**REQUIRED ACTION**
Without including any pictures, copy each entry below exactly.
*** Opening RECORDS SHOWN ***
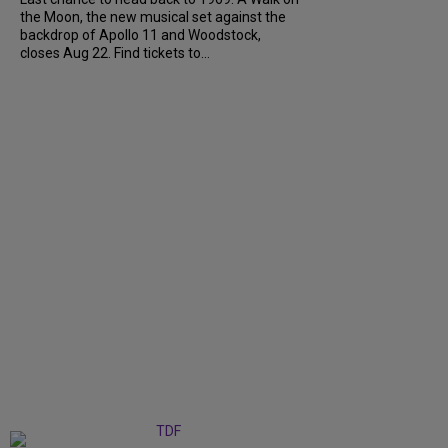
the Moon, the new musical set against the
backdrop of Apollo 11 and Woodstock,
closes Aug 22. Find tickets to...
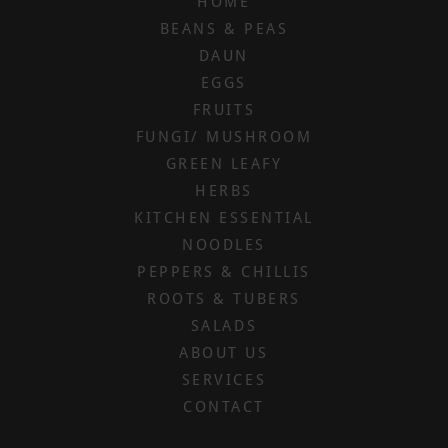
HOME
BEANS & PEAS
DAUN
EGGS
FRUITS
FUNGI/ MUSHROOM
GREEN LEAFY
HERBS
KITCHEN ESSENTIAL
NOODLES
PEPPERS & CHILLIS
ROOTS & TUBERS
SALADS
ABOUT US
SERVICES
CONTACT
*** Closing RECORDS SHOWN ***
**FINISHED TASK**
the Moon, the new musical set against the
backdrop of Apollo 11 and Woodstock,
closes Aug 22. Find tickets to...
HOME
BEANS & PEAS
DAUN
EGGS
FRUITS
FUNGI/ MUSHROOM
GREEN LEAFY
HERBS
KITCHEN ESSENTIAL
NOODLES
PEPPERS & CHILLIS
ROOTS & TUBERS
SALADS
ABOUT US
SERVICES
CONTACT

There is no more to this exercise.